The ruling was passed down by three senior judges after they accepted the legal challenge from the Campaign Against Arms Trade group, which has accused the government of licensing arms sales when it was clear their sales could breach international law.
According to Campaign Against Arms Trade, around £4.7bn worth of arms exports to Saudi Arabia have been licensed by the government since the Saudi-led intervention began in 2015 with record sales taking place before 2018.
The UK’s sale of arms to Saudi Arabia which have been used to kill and maim Yemeni civilians has been declared illegal due to indiscriminate civilian casualties. The mass murder of Yemenis is one of many consequences of the arms sales. https://t.co/oNwm45J0B2
— BMSDemocracy (@BMSDemocracy) June 20, 2019
The UK government “made no concluded assessments of whether the Saudi-led coalition had committed violations of international humanitarian law in the past, during the Yemen conflict, and made no attempt to do so,” the court said.

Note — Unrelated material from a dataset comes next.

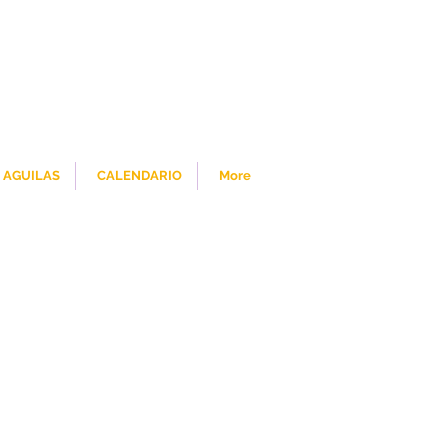
 AGUILAS
CALENDARIO
More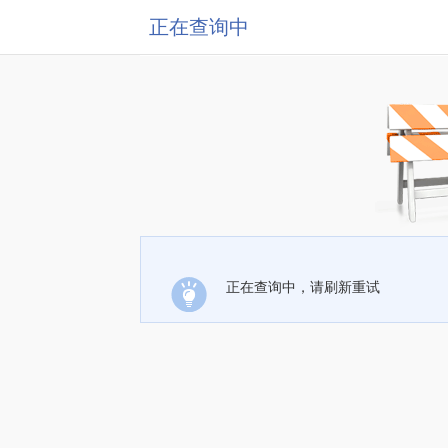
正在查询中
正在查询中，请刷新重试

British weapons exports are signed off by the foreign, defense and international trade ministries and Tory leadership candidates Boris Johnson, former foreign secretary, and Jeremy Hunt, the current foreign secretary, have defended the UK’s arms sales to Saudi Arabia.
British arms exports contributed to civilian deaths in Saudi-led bombing campaign in Yemen
An estimated 8.4 million people are at risk of severe famine and more than 22 million people, 75 percent of Yemen’s population, are in need of humanitarian assistance.
Impoverished Yemen has been wracked by conflict since 2014, when the Houthis overran much of the country, including capital Sanaa.
The conflict escalated in 2015 when Saudi Arabia and its Sunni Arab allies launched a wide-ranging military campaign aimed at rolling back Houthi gains in Yemen and shoring up the country’s Saudi-backed government.
The war has resulted in a collapsed economy and a cholera outbreak that has affected over 1.1 million people.
Riyadh has repeatedly accused the Houthis of acting as a proxy force for Shia Iran, Saudi Arabia’s arch-foe in the region.
Calls have been made to governments across the globe to halt weapon sales to Saudi Arabia, resulting in Germany suspending such sales.
The international criticism against the Gulf kingdom rose especially after the murder of journalist Jamal Khashoggi in October last year.
A damning UN report said Wednesday that the Saudi state was responsible for the Khashoggi murder and called for further investigation into the incident.